Middle Reliever Calling
But in reality, we’re all middle relievers in kingdom work. We neither started, nor will we finish, the work of spreading the gospel to the ends of the earth. Even a lifetime spent on the mission field is a “short-term” span in the big picture of God’s mission.
The STM can be especially effective if they understand and accept the middle reliever role. What does that look like? In brief, five things.
1. Know your role. Know what you’re specifically supposed to be doing to best serve the larger team. Your contribution is small yet a significant part of the bigger picture.
2. Embrace your role. STMs shouldn’t spend their time telling the long-term missionaries how they should do things differently. As amazing as it may seem that you were able to figure out the lay of the land in two short weeks, remember you were not sent as a missions consultant.

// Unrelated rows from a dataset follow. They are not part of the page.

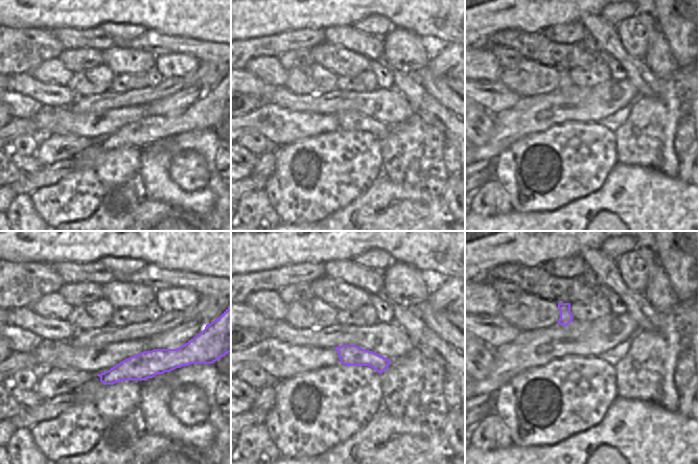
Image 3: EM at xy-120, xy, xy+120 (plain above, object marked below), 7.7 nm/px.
{"width_nm": 160, "act": "skip", "runs_along": {"pic": 3, "px": [[182, 349], [172, 358], [102, 378]]}, "found": "one cell here"}

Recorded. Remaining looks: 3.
{"why": "three-way junction", "act": "show", "view": "3d", "um": 3.5, "at": [0.80, 7.45, 3.85]}

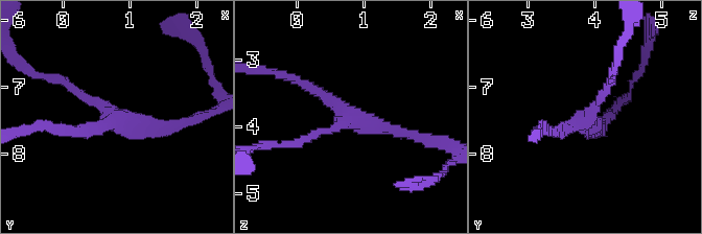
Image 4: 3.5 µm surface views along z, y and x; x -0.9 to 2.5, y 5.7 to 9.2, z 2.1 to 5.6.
{"act": "skip", "runs_along": {"pic": 4, "px": [[411, 134], [347, 120], [299, 77]]}, "found": "one cell here"}

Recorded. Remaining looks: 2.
{"act": "finish", "edits": [], "rest": "unchecked"}

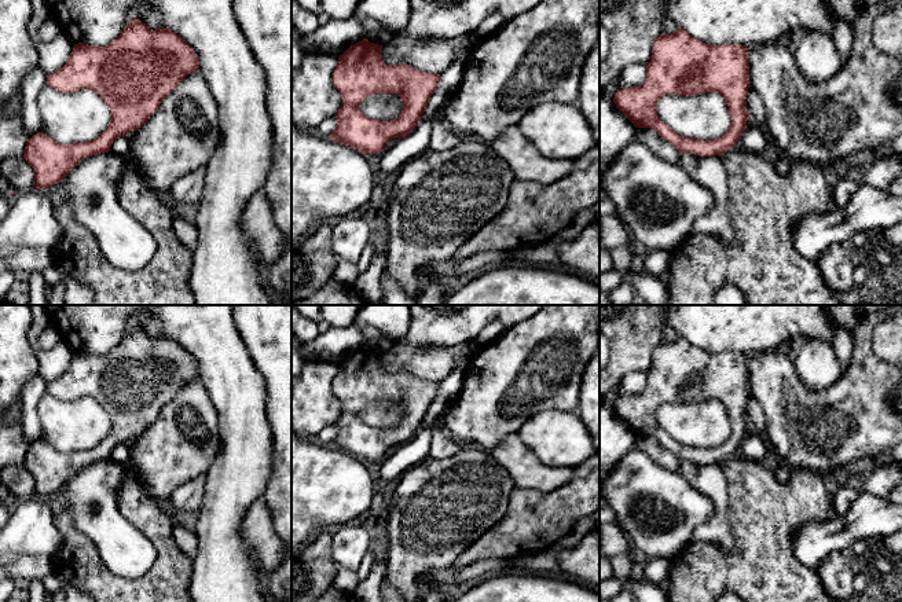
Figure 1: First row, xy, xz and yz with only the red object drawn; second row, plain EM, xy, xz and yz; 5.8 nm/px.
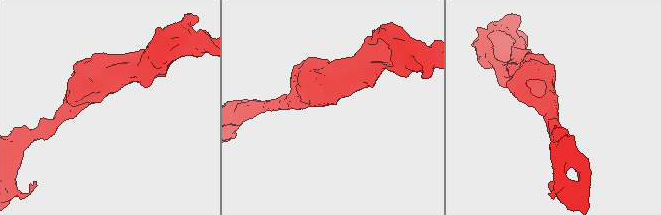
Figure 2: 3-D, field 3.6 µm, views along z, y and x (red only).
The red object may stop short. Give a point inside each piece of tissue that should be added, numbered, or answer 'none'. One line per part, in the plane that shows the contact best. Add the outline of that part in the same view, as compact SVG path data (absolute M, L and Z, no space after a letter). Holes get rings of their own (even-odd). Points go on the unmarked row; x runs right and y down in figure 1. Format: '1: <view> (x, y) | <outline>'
none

3. Learn to be content. Serving in any aspect of kingdom ministry is a glorious calling. Even if you’re not a starter, a closer, or someone famous, God has called you to be faithful in the role you play. No one person can possibly play every position.
4. Do no harm. Do your best not to exhaust your host missionaries. They love hosting you, but they’re not there for you; you’re there for them. Remember, the locals and host nationals will be just fine without your brief presence.
5. Remember, this was never about you or me. God will be faithful completing the work he started, using different people at different times. We can’t stay on the field forever, even if we want to, because we know the time will inevitably come for us to be replaced. Learn to let go. In the end, we are all just middle relievers.